Allison Beese, a materials scientist in Penn State’s College of Earth and Mineral Sciences (EMS), has been selected to receive the 2016 3M Non-Tenured Faculty Award from the 3M Corporation. This highly competitive award, administered by 3M's Research and Development Community in partnership with 3Mgives, encourages the pursuit of new ideas among non-tenured university professors, giving them the opportunity to interact with their peers and 3M scientists. Beese received the award for her proposal “Mechanics of Materials Made by Additive Manufacturing.”
In its 26th year, the award recognizes “outstanding new faculty who were selected based on their research, experience, and academic leadership.” The award was created to support new faculty in their path to tenure. Recipients are nominated by 3M researchers. In addition to the honor, the award provides Beese $15,000 per year to support her research. The funding will continue until tenure is achieved, up to a maximum of three years.

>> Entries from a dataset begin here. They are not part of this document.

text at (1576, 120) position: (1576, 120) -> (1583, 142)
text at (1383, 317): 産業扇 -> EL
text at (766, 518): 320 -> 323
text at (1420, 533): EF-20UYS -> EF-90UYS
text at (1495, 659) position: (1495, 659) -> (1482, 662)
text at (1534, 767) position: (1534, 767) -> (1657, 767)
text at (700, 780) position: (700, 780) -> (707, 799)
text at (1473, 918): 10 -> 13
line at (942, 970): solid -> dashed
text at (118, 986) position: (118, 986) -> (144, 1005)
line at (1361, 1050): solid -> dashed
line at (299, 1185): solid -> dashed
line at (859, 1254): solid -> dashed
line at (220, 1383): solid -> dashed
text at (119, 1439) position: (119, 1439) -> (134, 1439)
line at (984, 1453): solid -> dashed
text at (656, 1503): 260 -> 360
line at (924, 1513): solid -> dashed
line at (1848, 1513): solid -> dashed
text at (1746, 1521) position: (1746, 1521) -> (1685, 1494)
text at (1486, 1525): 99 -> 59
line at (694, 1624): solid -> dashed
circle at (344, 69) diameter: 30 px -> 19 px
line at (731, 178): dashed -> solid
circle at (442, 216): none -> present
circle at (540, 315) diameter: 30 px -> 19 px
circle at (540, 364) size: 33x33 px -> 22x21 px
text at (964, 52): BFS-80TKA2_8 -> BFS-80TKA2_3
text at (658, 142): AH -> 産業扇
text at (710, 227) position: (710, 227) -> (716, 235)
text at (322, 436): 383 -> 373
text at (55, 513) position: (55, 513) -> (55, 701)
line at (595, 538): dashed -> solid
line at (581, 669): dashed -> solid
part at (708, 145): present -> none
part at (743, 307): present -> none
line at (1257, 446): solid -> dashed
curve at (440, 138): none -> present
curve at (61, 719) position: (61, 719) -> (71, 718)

“I am honored to be selected for the 3M Non-Tenured Faculty Award,” said Beese. “It will help greatly enhance my research program as a young investigator. This award will provide crucial financial support early in my career. With this award, my group and I will be able to address novel research questions in materials science and engineering, which is difficult without independent funding.”
Beese, an assistant professor of materials science and engineering in EMS’ Department of Materials Science and Engineering (MatSE), joined the Penn State faculty in 2013. Her research focuses on determining the relationships between the microstructure in a material and its macroscopic plasticity and fracture behavior, using both experimental investigation and computational modeling. One of her research programs specifically examines the processing-property-mechanical property relationships in additively manufactured metallic components, including titanium, steel, and nickel alloys, as well as functionally graded materials. Another research thrust focuses on uncovering the mechanisms of ductile failure of metals over a wide range of stress states toward the development of predictive computational fracture models.
Beese earned a bachelor of science in mechanical engineering and a minor in engineering mechanics from Penn State in 2005. After graduating, she spent a year working at Lockheed Martin’s Knolls Atomic Power Laboratory in upstate New York. Beese earned her master of science in 2008 and her doctorate in 2011, both in mechanical engineering with a minor in biomechanics from MIT. At MIT, she performed research in Professor Tomasz Wierzbicki’s Impact and Crashworthiness Laboratory, studying deformation induced phase transformation in austenitic steels and was awarded a three-year Department of Defense National Defense Science and Engineering Graduate Fellowship. Before joining Penn State’s faculty, she was a postdoctoral fellow in Professor Horacio Espinosa’s Micro and Nanomechanics Laboratory at Northwestern University.
Beese has been the recipient of numerous other young faculty awards. She received the Ralph E. Powe Junior Faculty Award in 2015 from the Oak Ridge Associated Universities (ORAU). ORAU’s competitive research grants are awarded to junior faculty to enrich the research and professional growth of young faculty. She also received a 2015 Young Leader Professional Development Award from the Minerals, Metals and Materials Society (TMS). TMS awards recognize early-career individuals, under the age of 40, for their potential as future leaders within TMS and the materials and engineering community it serves.
Additionally, she was awarded the Norris B. McFarlane Faculty Career Development Professorship. The professorship is part of a $1 million commitment from the estate of Cathleen McFarlane-Ross, longtime friend of Penn State. McFarlane-Ross's gift honors her late husband, industrialist Norris “Mac” McFarlane, who graduated from Penn State in 1934 with a bachelor of science degree in metallurgy.